新型コロナの変異種が世界各地で猛威を奮っており、それはドイツでも例外ではない。現在はまさに第三波の真っ只中であり、7日間平均の新規感染者数はおよそ19000人である。現行のルールは自治体によって10万人あたりの感染者数が一定数(バイエルンの場合は35,50,100,200)を越えれば規制が強化される仕組みになっており、ミュンヘンの数値は現在123である。
これにより学校は再びオンライン授業に切り替わり、生活必需品の調達を除くあらゆる外出に24時間以内に受けたテストの陰性証明が必要になった。抗原検査は最寄りの薬局などで無料で簡単に受けられるようになっており、私も近々行く予定にしている。スーパーなどで買える簡易検査キットも普及しており、こちらは私も既に何度も利用した。ちなみこれで陽性反応が出た場合、PCR検査に赴く必要がある。
まあ、そうやって検査を増やせば増やすほど多くの感染者数が確認されて、規制が強化される事になるのは致し方ない。事実、これまでの情勢ではテストの徹底及びその結果に基づく感染者の隔離が、蔓延を防ぐ最も有効な方法でもあった。

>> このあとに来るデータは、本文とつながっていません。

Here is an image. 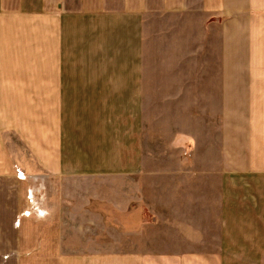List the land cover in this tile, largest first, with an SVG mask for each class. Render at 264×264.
<instances>
[{
  "label": "crops",
  "instance_id": "1",
  "mask_svg": "<svg viewBox=\"0 0 264 264\" xmlns=\"http://www.w3.org/2000/svg\"><path fill=\"white\" fill-rule=\"evenodd\" d=\"M135 176L138 264H264V0H0V264H111L64 181Z\"/></svg>",
  "mask_w": 264,
  "mask_h": 264
},
{
  "label": "rangeland",
  "instance_id": "2",
  "mask_svg": "<svg viewBox=\"0 0 264 264\" xmlns=\"http://www.w3.org/2000/svg\"><path fill=\"white\" fill-rule=\"evenodd\" d=\"M106 181L105 179L104 183L97 181L91 183L64 181V201L69 200L68 203L71 202L73 206L77 207L78 221L82 218L85 208L90 205L98 210L97 214L100 213V206L103 203L112 209L111 215L105 221L102 218H96L95 220L98 231L105 227L109 229V233L99 235L96 232L95 235L87 237V241L90 238L88 242L94 243V251L85 250L87 242L85 235L74 236L68 231L70 228H67L66 232L63 233V238L72 250L64 253L83 256L90 253L104 252L107 255L106 257L111 259V264H138V219L132 218L130 222L126 220L129 210L138 209V176ZM91 190L92 193L97 195L96 197L90 195ZM67 194H69L68 198ZM31 199L32 206L30 204L28 211H32L33 216L31 215V217L39 221V218L46 216V210L42 209L39 200L34 197H31ZM76 247L80 249L76 250ZM98 248L105 249V251H98Z\"/></svg>",
  "mask_w": 264,
  "mask_h": 264
},
{
  "label": "built area",
  "instance_id": "3",
  "mask_svg": "<svg viewBox=\"0 0 264 264\" xmlns=\"http://www.w3.org/2000/svg\"><path fill=\"white\" fill-rule=\"evenodd\" d=\"M28 195L30 196V193H29ZM30 197H31V196H30ZM31 206H32V201H31ZM33 211H34V210H33ZM34 212H35V211H34ZM29 213L33 214L32 211H31V212H28V211H27L25 214L28 216ZM36 215H37V214H36Z\"/></svg>",
  "mask_w": 264,
  "mask_h": 264
}]
</instances>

しかし、ここに来てかなり明るい話題になっているのが、遂にドイツのワクチン接種が軌道に乗り始めたと言う点である。当初は供給の遅れなどもあり、非常に進捗が悪かったのだが、現在ではそうこうするうちに国民の約25%が1回目の接種を受けている。私の周りでもちらほら接種のアポを取れたと言う人が出てきた。

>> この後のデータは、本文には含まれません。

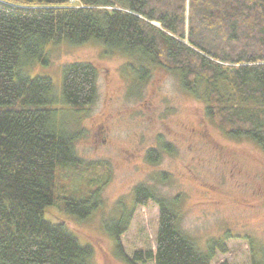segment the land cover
<instances>
[{"label":"trees","instance_id":"obj_1","mask_svg":"<svg viewBox=\"0 0 264 264\" xmlns=\"http://www.w3.org/2000/svg\"><path fill=\"white\" fill-rule=\"evenodd\" d=\"M91 38L175 73L219 129L264 150V0H0V264H91V245L44 214L59 205L85 218L98 204L99 186L78 193L61 177L79 166V133L69 125L96 101L98 69L66 64L61 96L51 77L22 71L30 60L48 61L49 43ZM148 71L141 65L138 77ZM149 200L160 208L156 250L122 253L129 264H212L225 251L224 241L203 249L181 229L180 196L171 203L137 186L135 205ZM133 213L109 225L118 250ZM263 249L253 264H264Z\"/></svg>","mask_w":264,"mask_h":264},{"label":"rangeland","instance_id":"obj_2","mask_svg":"<svg viewBox=\"0 0 264 264\" xmlns=\"http://www.w3.org/2000/svg\"><path fill=\"white\" fill-rule=\"evenodd\" d=\"M46 51V63L30 60L22 71L51 77L60 96L66 64L89 62L98 69L96 101L69 125L79 133L74 143L79 166L67 165L61 177L78 193L89 186L100 190L96 208L85 218L59 205L48 207L44 217L63 222L81 243L91 245V264H129L124 255L156 250L159 205L134 202L135 188L145 185L171 203L181 197V229L198 246L224 241L225 251H217L212 264H253L259 247L264 248L262 147L219 129L205 103L161 66L139 64L95 38L49 43ZM141 65L150 70L143 78L137 74ZM151 150L158 151L154 161L148 159ZM133 210L118 250L109 225L122 211Z\"/></svg>","mask_w":264,"mask_h":264}]
</instances>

そしてこの効果はデータにもてきめんに現れており、最初に優先的に接種を受けた高齢者層の死亡数、重症者数は劇的に現在減少している。つまり現在の感染者数自体はクリスマスあたりの医療崩壊の危機が叫ばれた頃と殆ど同じだが、状況が当時ほど逼迫していないのはワクチンの効果だと言える。
そして今後もワクチンの接種が順調に進めば、7月の末には希望する大人の全員が接種を受けるのが可能だとされている。もちろん、これまでの例に倣えば、何が起こるかはわからない。期待されて始まったワクチン接種も当初はアストラゼネカの供給不足や副作用の懸念などで大幅に進捗が遅れた。しかし、5月以降は同様の問題で遅延が起こる可能性は遥かに少ない。
と言うのも、現在ではバイオンテック/ファイザーの供給に目処が立っている模様で、仮にアストラゼネカに再び供給問題が起こっても対応可能とされる。バイオンテック/ファイザーのワクチンは言ってみればドイツ国産のワクチンなので、ここで供給問題が起こるとは考えにくい。
更に最近は1回限りの接種で完了できるジョンソン&ジョンソンのワクチン接種が開始され、5月にはこれも国産となるキュアバックのワクチンが承認される見込みである。4月からは一般診療医でも接種が開始されており、6月以降は既に決定された年齢や職業による接種優先順位のルールも撤廃されて、希望すれば誰もが接種のアポが取れるようになる。そうなれば、7月末より早く大人の希望者接種が完了する可能性がある。
既にバイエルンでは完全接種の完了者はテストなしでコロナ前の自由な外出が可能になっている。まだレストランや文化施設もも閉まっているとは言え、徐々にトンネルの出口が見えてきているのは事実だ。
目下のところ懸念されるのはウィルスが変異する事により、ワクチンが効かなくなる事だろうが、これは多かれ少なかれ避けられないと思われる。ウィルスを完全に無害化或いは撲滅させる事など不可能なので、今後もある程度の共存を受け入れた上で生活していく事になるだろう。